The Yale Daily News has done good service in reinforcing through an exploration into Yale history the truth established for Harvard by President Eliot that success or failure in athletics has no influence on the numbers of a college. The News, going back as far as 1866 in its researches, has shown that at Yale there has been no relation between increase or decrease in enrollment and the winning or losing of games and races. In 1868, 1872, 1880, 1891, and 1899 the entering classes showed an increase, though Yale had been unsuccessful in athletics the year before; and decreases in the entering classes in 1876, 1881, and 1895 followed successful seasons in athletics. In the period from 1885 to 1894, when Yale teams and crews were winning pretty steadily, there was, to be sure, a considerable and almost continuous increase in the entering classes; but there was a like increase during the same period at Harvard, and we certainly at that time were not distinguishing ourselves in athletics. The experience at Yale therefore falls in exactly with that at Harvard to disprove any relation between athletics and enrollment.

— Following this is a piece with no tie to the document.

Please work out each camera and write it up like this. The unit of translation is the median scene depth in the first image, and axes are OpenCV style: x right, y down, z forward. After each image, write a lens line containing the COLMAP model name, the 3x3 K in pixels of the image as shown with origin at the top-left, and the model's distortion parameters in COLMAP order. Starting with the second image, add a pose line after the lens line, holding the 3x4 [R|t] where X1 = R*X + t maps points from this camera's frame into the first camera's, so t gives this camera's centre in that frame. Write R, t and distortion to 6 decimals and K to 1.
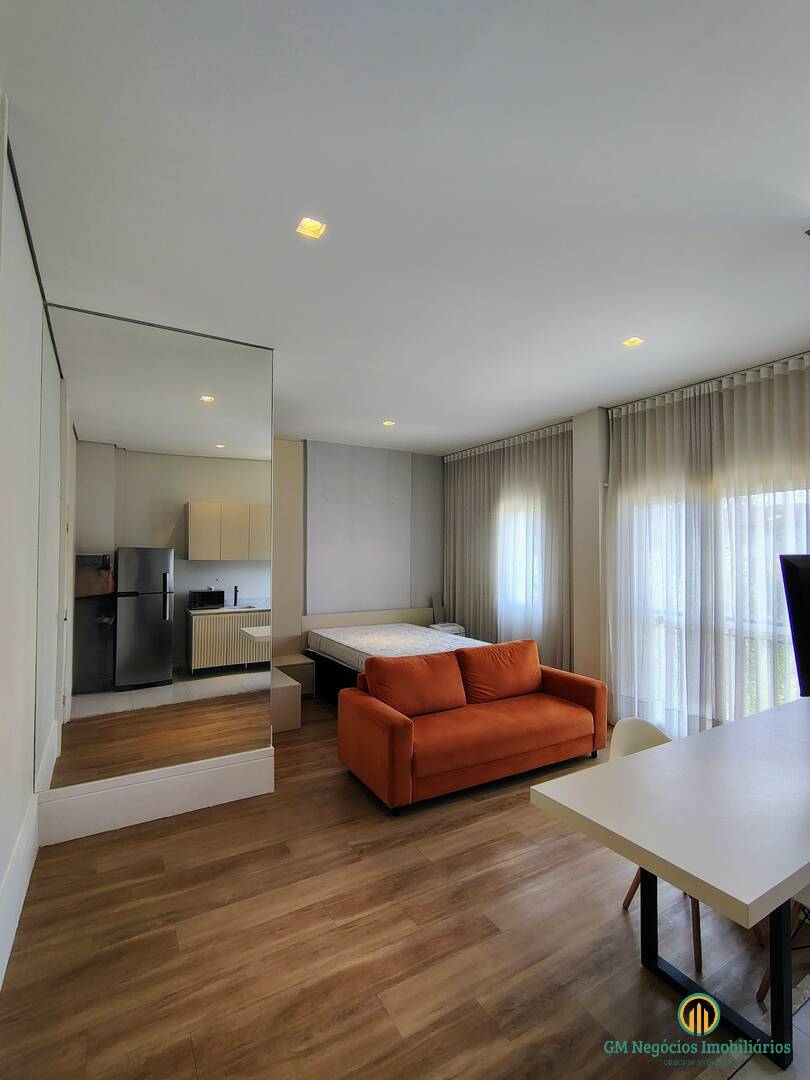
lens RADIAL K [[505.0, 0, 402.3], [0, 505.0, 538.1], [0, 0, 1]] dist [-0.015710, 0.008126]
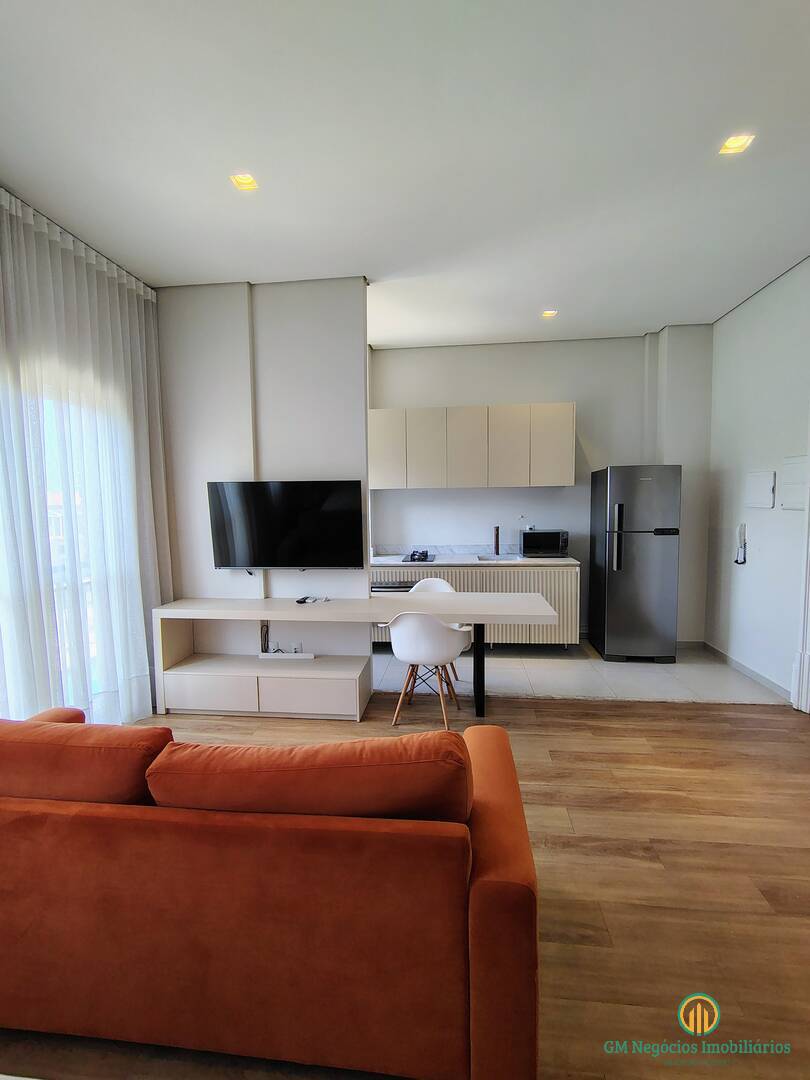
lens RADIAL K [[505.0, 0, 403.4], [0, 505.0, 542.9], [0, 0, 1]] dist [-0.015710, 0.008126]
pose [[-0.797987, -0.037911, 0.601481, -0.183068], [-0.004178, 0.998344, 0.057382, 0.090267], [-0.602660, 0.043277, -0.796824, 1.455798]]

American Boys Keep Their Heads.
It is clear that American boys keep their heads in this matter; whatever the space given to college athletics by the newspapers, and no matter how tense the absorption of graduates, the boys themselves seem to pick their colleges without much regard to the winners. There was a great and general increase in the number of boys going to college beginning about the middle or end of the eighties, and many colleges showed the result in their numbers; but success in athletics has been one of the least of the causes which controlled the distribution of the increase. It is a habit of the American people to enjoy its amusements hysterically; but underneath the yelling there is always a saving sense of humor. In this endowment of the fathers the sons have a full share.